Le mystère reste entier quant à l’endroit où sont figés  Vladimir et Estragon ou ce que représente  Godot.  Des théories entières ont été écrites que Beckett n’a jamais validées mais  il s’est sans nul  doute amusé à concevoir cette sombre farce.

Bien qu’irlandais, il l’a écrite en français, prenant un malin plaisir à souligner qu’il en maîtrise le maniement, avec ces répliques que David Houri met bien en valeur  :

  • Vladimir :  Il s'en est fallu d'un cheveu qu'on ne s'y soit pendu. (Il réfléchit.) Oui, c'est juste (en détachant les mots) qu'on - ne - s'y - soit – pendu.

       ou

  • Vladimir - Ça tire l'œil.
  • Estragon - C'est vrai.
  • Vladimir - Malgré qu'on en ait.
  • Estragon - Comment ?
  • Vladimir - Malgré qu'on en ait.

On repart aussi hilare que perplexe, avec le sentiment d’avoir partagé un grand moment d’humanité, sans vouloir forcément rejoindre la cohorte des intellectuels qui ont voulu expliquer la pièce.

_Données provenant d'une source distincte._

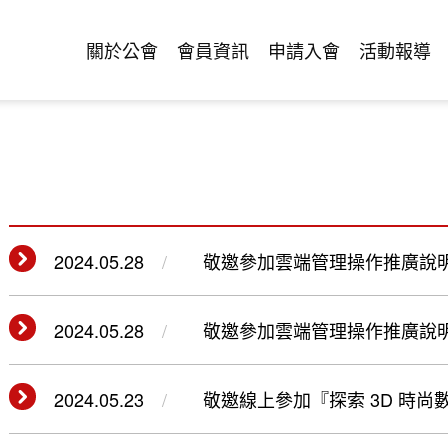
關於公會
會員資訊
申請入會
活動報導
2024.05.28
敬邀參加雲端管理操作推廣說明會-臺
2024.05.28
敬邀參加雲端管理操作推廣說明會-臺
2024.05.23
敬邀線上參加『探索 3D 時
花發展!(113.05.27)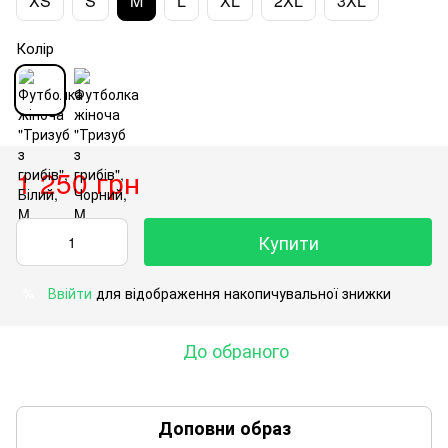
XS
S
M
L
XL
2XL
3XL
Колір
1 250 грн
Купити
Ввійти
для відображення накопичувальної знижки
%
До обраного
Доповни образ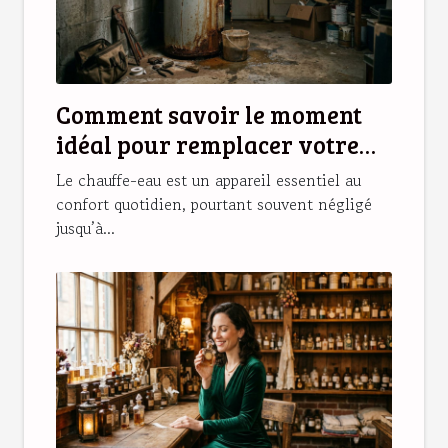
Comment savoir le moment
idéal pour remplacer votre
chauffe-eau ?
Le chauffe-eau est un appareil essentiel au
confort quotidien, pourtant souvent négligé
jusqu’à...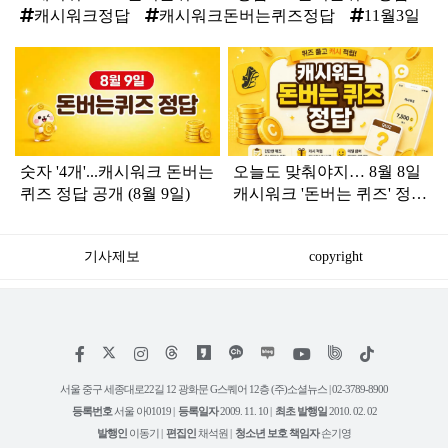
캐시워크정답
캐시워크돈버는퀴즈정답
11월3일
탑
라
인
숫자 '4개'...캐시워크 돈버는
오늘도 맞춰야지… 8월 8일
퀴즈 정답 공개 (8월 9일)
캐시워크 '돈버는 퀴즈' 정답
공개
기사제보
copyright
저
페
인
위
틱
작
이
스
키
톡
권
스
타
트
서울 중구 세종대로22길 12 광화문 G스퀘어 12층 (주)소셜뉴스 | 02-3789-8900
정
북
그
리
보
등록번호
서울 아01019 |
등록일자
2009. 11. 10 |
최초 발행일
2010. 02. 02
램
유
튜
발행인
이동기 |
편집인
채석원 |
청소년 보호 책임자
손기영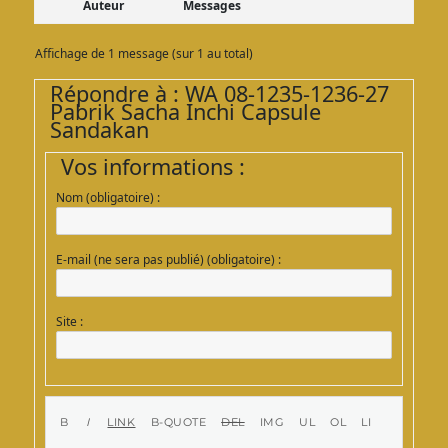
Auteur
Messages
Affichage de 1 message (sur 1 au total)
Répondre à : WA 08-1235-1236-27
Pabrik Sacha Inchi Capsule
Sandakan
Vos informations :
Nom (obligatoire) :
E-mail (ne sera pas publié) (obligatoire) :
Site :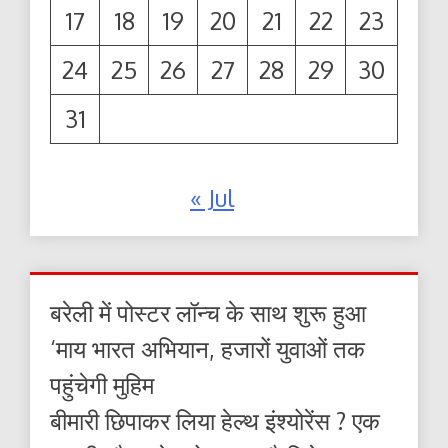
17
18
19
20
21
22
23
24
25
26
27
28
29
30
31
« Jul
बरेली में पोस्टर लॉन्च के साथ शुरू हुआ
‘माय भारत अभियान, हजारों युवाओं तक
पहुंचेगी मुहिम
बीमारी छिपाकर लिया हेल्थ इंश्योरेंस ? एक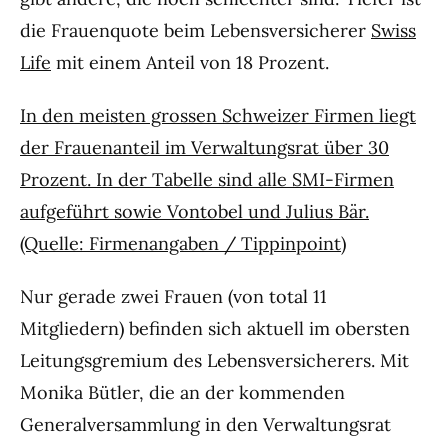
die Frauenquote beim Lebensversicherer
Swiss
Life
mit einem Anteil von 18 Prozent.
In den meisten grossen Schweizer Firmen liegt
der Frauenanteil im Verwaltungsrat über 30
Prozent. In der Tabelle sind alle SMI-Firmen
aufgeführt sowie Vontobel und Julius Bär.
(Quelle: Firmenangaben / Tippinpoint)
Nur gerade zwei Frauen (von total 11
Mitgliedern) befinden sich aktuell im obersten
Leitungsgremium des Lebensversicherers. Mit
Monika Bütler, die an der kommenden
Generalversammlung in den Verwaltungsrat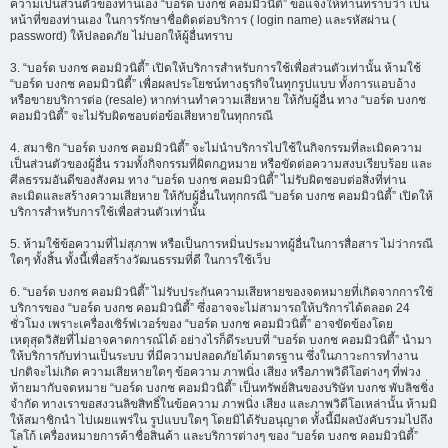
ความเป็นส่วนตัวของท่านเอง “บอร์ด บงกช คอมมิวนิตี้” ขอแจ้งให้ท่านทราบว่า เป็น
หน้าที่ของท่านเอง ในการรักษาชื่อติดต่อบริการ ( login name) และรหัสผ่าน (
password) ให้ปลอดภัย ไม่บอกให้ผู้อื่นทราบ
3. “บอร์ด บงกช คอมมิวนิตี้” เปิดให้บริการสำหรับการใช้เพื่อส่วนตัวเท่านั้น ห้ามใช้
“บอร์ด บงกช คอมมิวนิตี้” เพื่อผลประโยชน์ทางธุรกิจในทุกรูปแบบ ทั้งการแอบอ้าง
หรือขายบริการต่อ (resale) หากท่านทำความเสียหาย ให้กับผู้อื่น ทาง “บอร์ด บงกช
คอมมิวนิตี้” จะไม่รับผิดชอบต่อข้อเสียหายในทุกกรณี
4. สมาชิก “บอร์ด บงกช คอมมิวนิตี้” จะไม่นำบริการไปใช้ในกิจกรรมที่ละเมิดความ
เป็นส่วนตัวของผู้อื่น รวมทั้งกิจกรรมที่ผิดกฎหมาย หรือขัดต่อความสงบเรียบร้อย และ
ศีลธรรมอันดีของสังคม ทาง “บอร์ด บงกช คอมมิวนิตี้” ไม่รับผิดชอบต่อสิ่งที่ท่าน
ละเมิดและสร้างความเสียหาย ให้กับผู้อื่นในทุกกรณี “บอร์ด บงกช คอมมิวนิตี้” เปิดให้
บริการสำหรับการใช้เพื่อส่วนตัวเท่านั้น
5. ห้ามใช้ข้อความที่ไม่สุภาพ หรือเป็นการหมิ่นประมาทผู้อื่นในการสื่อสาร ไม่ว่ากรณี
ใดๆ ทั้งสิ้น ทั้งนี้เพื่อสร้างวัฒนธรรมที่ดี ในการใช้เว็บ
6. “บอร์ด บงกช คอมมิวนิตี้” ไม่รับประกันความเสียหายของจดหมายที่เกิดจากการใช้
บริการของ “บอร์ด บงกช คอมมิวนิตี้” ซึ่งอาจจะไม่สามารถให้บริการได้ตลอด 24
ชั่วโมง เพราะเครื่องเซิร์ฟเวอร์ของ “บอร์ด บงกช คอมมิวนิตี้” อาจขัดข้องโดย
เหตุสุดวิสัยที่ไม่อาจคาดการณ์ได้ อย่างไรก็ดีระบบที่ “บอร์ด บงกช คอมมิวนิตี้” นำมา
ให้บริการกับท่านเป็นระบบ ที่มีความปลอดภัยได้มาตรฐาน ซึ่งในภาวะการทำงาน
ปกติจะไม่เกิด ความเสียหายใดๆ ข้อความ ภาพนิ่ง เสียง หรือภาพวิดีโอต่างๆ ที่พ่วง
ท้ายมากับจดหมาย “บอร์ด บงกช คอมมิวนิตี้” เป็นทรัพย์สินของบริษัท บงกช พับลิชชิ่ง
จำกัด ทางเราขอสงวนลิขสิทธิ์ในข้อความ ภาพนิ่ง เสียง และภาพวิดีโอเหล่านั้น ห้ามมิ
ให้สมาชิกนำ ไปเผยแพร่ใน รูปแบบใดๆ โดยมิได้รับอนุญาต ทั้งนี้มีผลบังคับรวมไปถึง
โลโก้ เครื่องหมายการค้าชื่อสินค้า และบริการต่างๆ ของ “บอร์ด บงกช คอมมิวนิตี้”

Laurent Fréchuret a su livrer un moment magique et c’est tout ce qui importe.

© photo Christophe Raynaud de Lage

© photo Christophe Raynaud de Lage

Une production du Théâtre de l'Incendie - Mise en scène de Laurent Fréchuret
Scénographie de Damien Schahmaneche

Avec Jean-Claude Bolle-Reddat (Estragon), David Houri (Vladimir), Vincent Schmitt (Pozzo) et Maxime Dambrin (Lucky), Antoine Besson (Le garçon)

Théâtre de la Croix-Rousse, Lyon, du 19 au 30 janvier 2016  puis en tournée
Théâtre de Privas,  4 & 5 février  /  Grand Angle, Voiron,  8 & 9 février
Théâtre de Roanne, 12 février  / Théâtre de Villefranche-sur-Saône, du 1e  au 3 mars
Théâtre des Pénitents, Montbrison, 5 mars / Théâtre du Vellein, Villefontaine, 10 &11 mars
La Saison culturelle, Firminy, 17 mars 2016.